Tonight’s the Night
The blood dripping from the gaping wound I made for myself. A birthday gift that actually lasted for a long time, the trauma, at the very least, would stay. The abundance of bloodstained tissues filled the trash can that's right beside my door. I turned around and looked at the clock. It's been around 2 hours since the initial incident, yet the blood's still vigorously flowing, although reduced slightly. I could feel my senses weakening; from my ever-blurry eyesight, my dull sense of touch and my quiet, hoarse voice when I opened my dry lips.
I let myself fell into the ground. The floor felt cold, but my skin felt even colder, especially because of the flow of blood surrounding my body. It was only supposed to be a usual Saturday evening, I previously thought. I focused my already-blurred vision to the ceiling; I felt cramped.
By the minute, my breathing began to collapse, and I found myself, couple of times, to loss my breath. I tried to control the tears from falling, and it was suprisingly easy. I'm this near to my grave, yet I'm scared. I couldn't let myself open my mouth, let out a loud shriek, to call out my parents in the other room. I'm better off dead, right? Again, my thoughts weren't on my side.
It would become a collection of single line scars that I could cover with a long-sleeves t-shirt for a period of 2 to 3 weeks, was my initial thought when I grab the cold, metal cutter blade.
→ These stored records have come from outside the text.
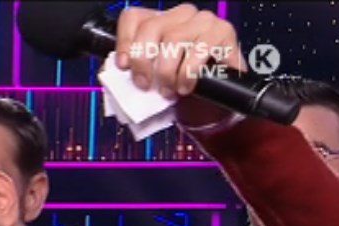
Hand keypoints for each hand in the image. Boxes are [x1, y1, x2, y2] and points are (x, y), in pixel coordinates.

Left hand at [115, 4, 245, 126]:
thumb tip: (115, 71)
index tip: (123, 66)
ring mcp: (203, 21)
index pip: (133, 17)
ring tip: (168, 90)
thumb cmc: (179, 83)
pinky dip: (187, 73)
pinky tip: (185, 86)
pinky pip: (199, 50)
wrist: (214, 97)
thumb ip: (134, 69)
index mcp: (159, 20)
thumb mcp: (152, 76)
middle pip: (151, 27)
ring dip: (166, 72)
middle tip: (145, 85)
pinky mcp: (224, 32)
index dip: (124, 42)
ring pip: (174, 39)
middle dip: (143, 61)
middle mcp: (181, 15)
One wrong step or an absence of a single scream, would result in my death at a young age of 15. Followed to a trip to hell, meeting God, opening my mouth and uttering a single string of words :
"I'm sorry, I'm not strong enough."
The next hour, I found myself in the emergency room, stabbed with a syringe filled with anesthesia around 20 times, my wounds stitched by a young doctor in his mid-20s. "What happened?" They would ask to me.
"I fell." A lie that even they would turn a blind eye to, especially my parents. "I'm sorry." I would continue afterwards, and then let myself feel the needle stitching my skin.
It wasn't what I envisioned to be the end of my life, and the scars of that moment stayed with me 2 years after. Both as a reminder and a reassurance. I could only blissfully ignore everything, until I got the courage to fight it again.